## DATA:

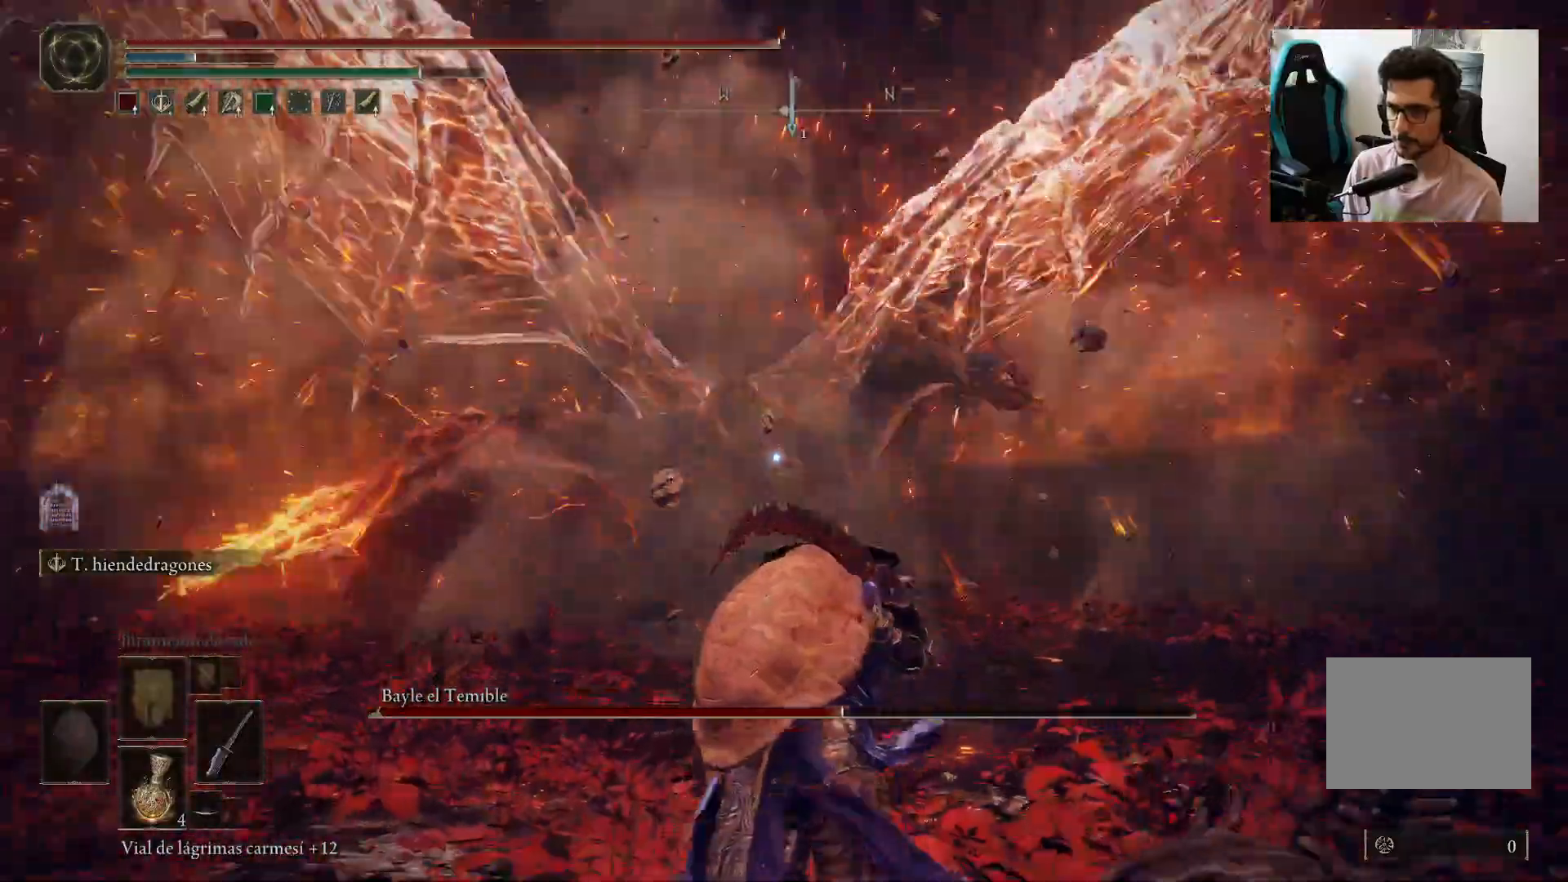
{"dt_ms": 500, "buttons": ["B"], "left_stick": "down", "right_stick": "center", "events": [[333, "B", "down"]]}
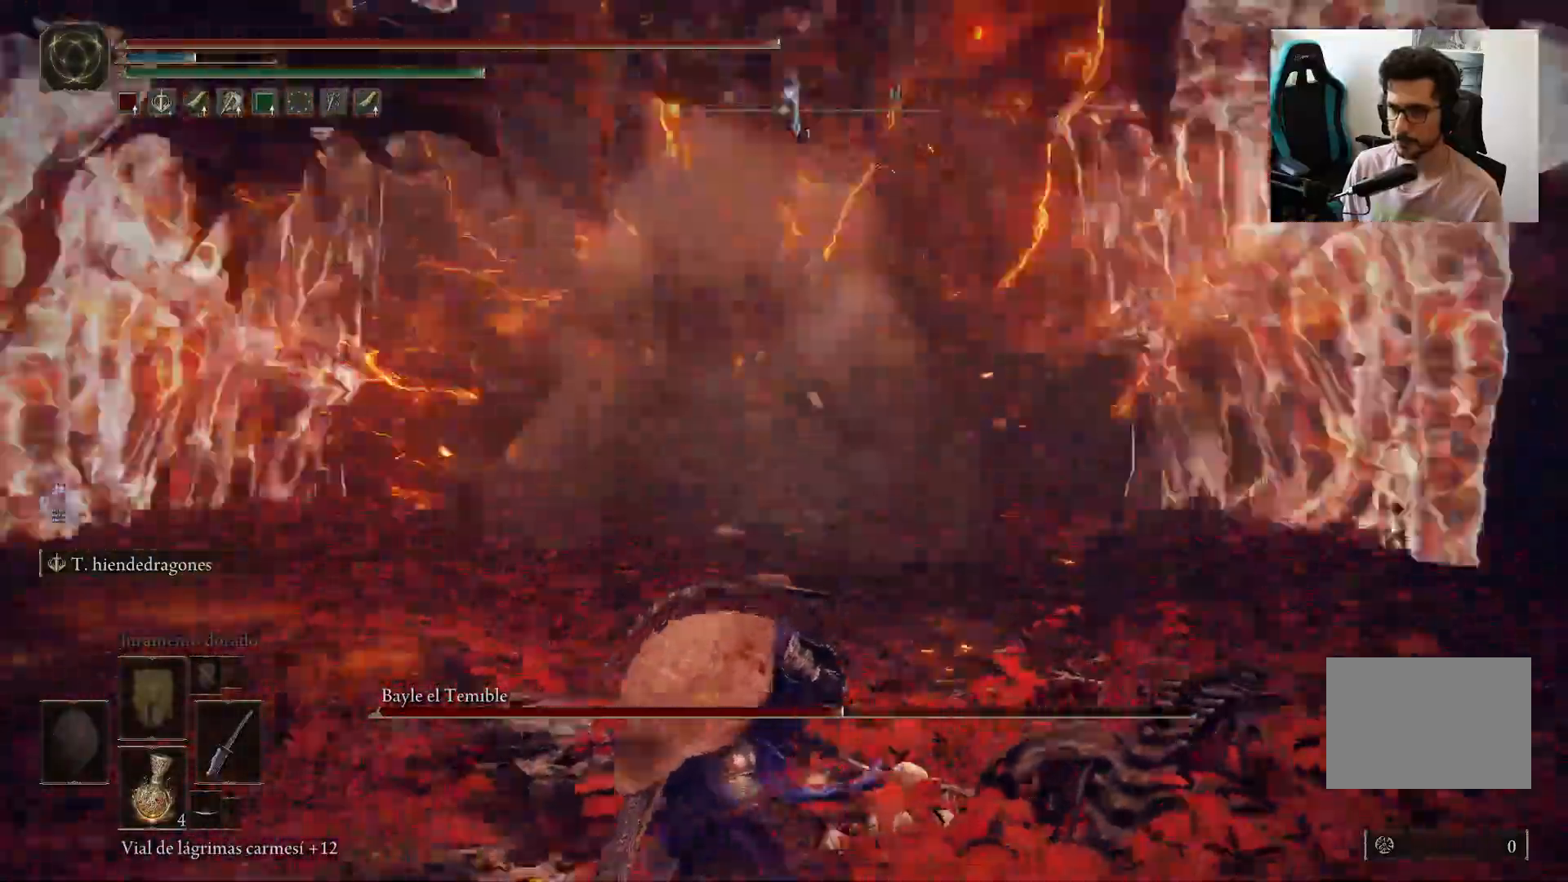
{"dt_ms": 500, "buttons": ["B"], "left_stick": "center", "right_stick": "center", "events": [[17, "left_stick", "down-left"], [217, "left_stick", "left"], [367, "left_stick", "center"]]}
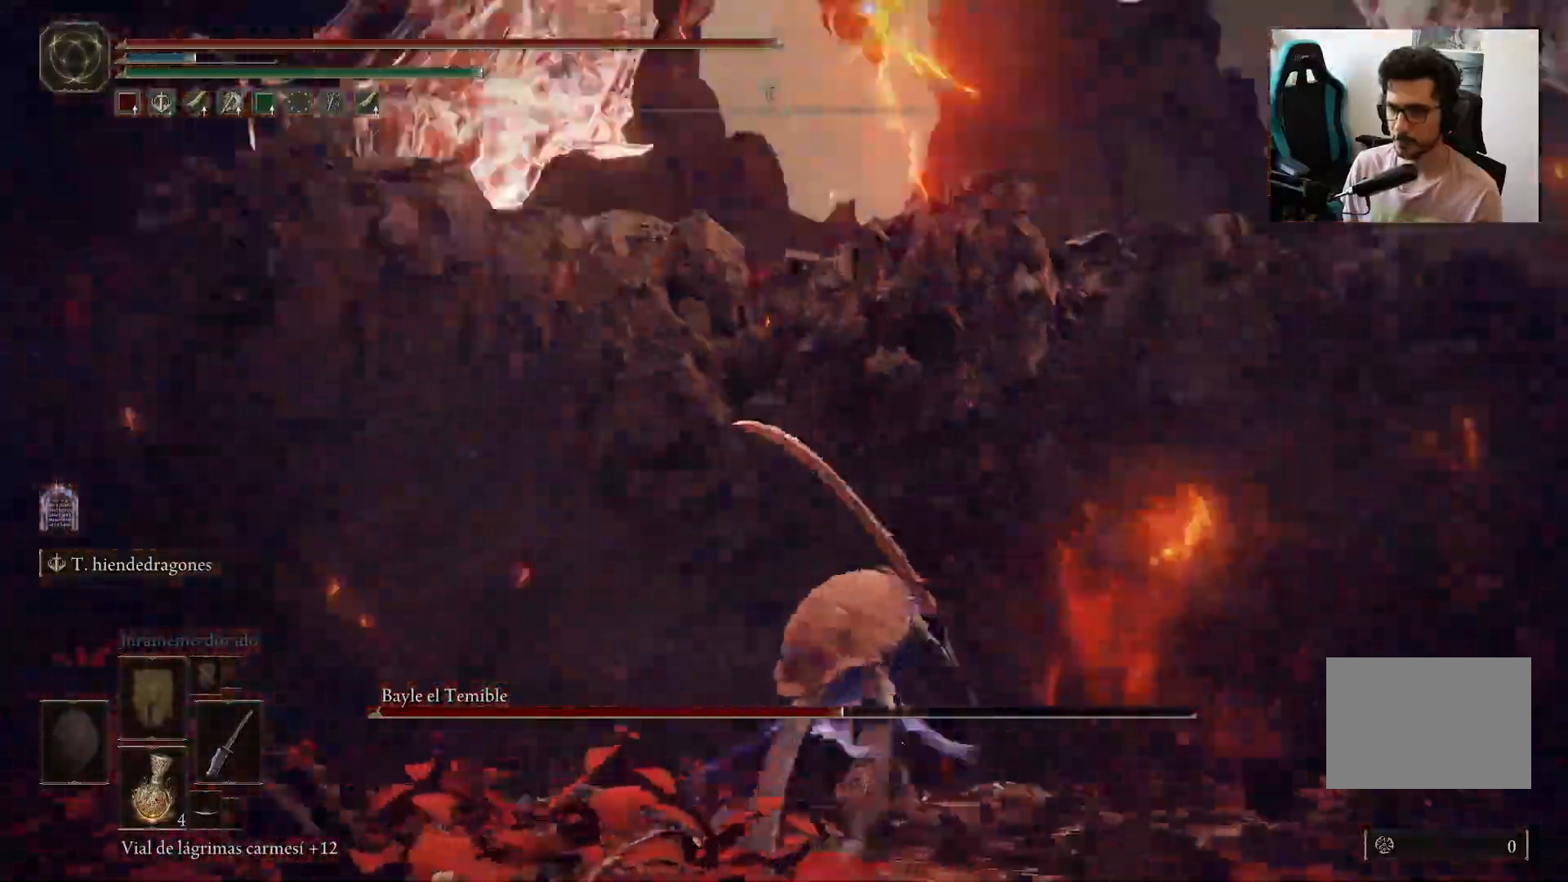
{"dt_ms": 500, "buttons": ["B"], "left_stick": "down", "right_stick": "center", "events": [[100, "left_stick", "up-right"], [217, "left_stick", "down-right"], [433, "left_stick", "down"]]}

## THE PROBLEM:
Retype the listing exactly and drop the pictures.

## RESPONSE BOX:
{"dt_ms": 500, "buttons": ["B"], "left_stick": "down", "right_stick": "center", "events": [[333, "B", "down"]]}
{"dt_ms": 500, "buttons": ["B"], "left_stick": "center", "right_stick": "center", "events": [[17, "left_stick", "down-left"], [217, "left_stick", "left"], [367, "left_stick", "center"]]}
{"dt_ms": 500, "buttons": ["B"], "left_stick": "down", "right_stick": "center", "events": [[100, "left_stick", "up-right"], [217, "left_stick", "down-right"], [433, "left_stick", "down"]]}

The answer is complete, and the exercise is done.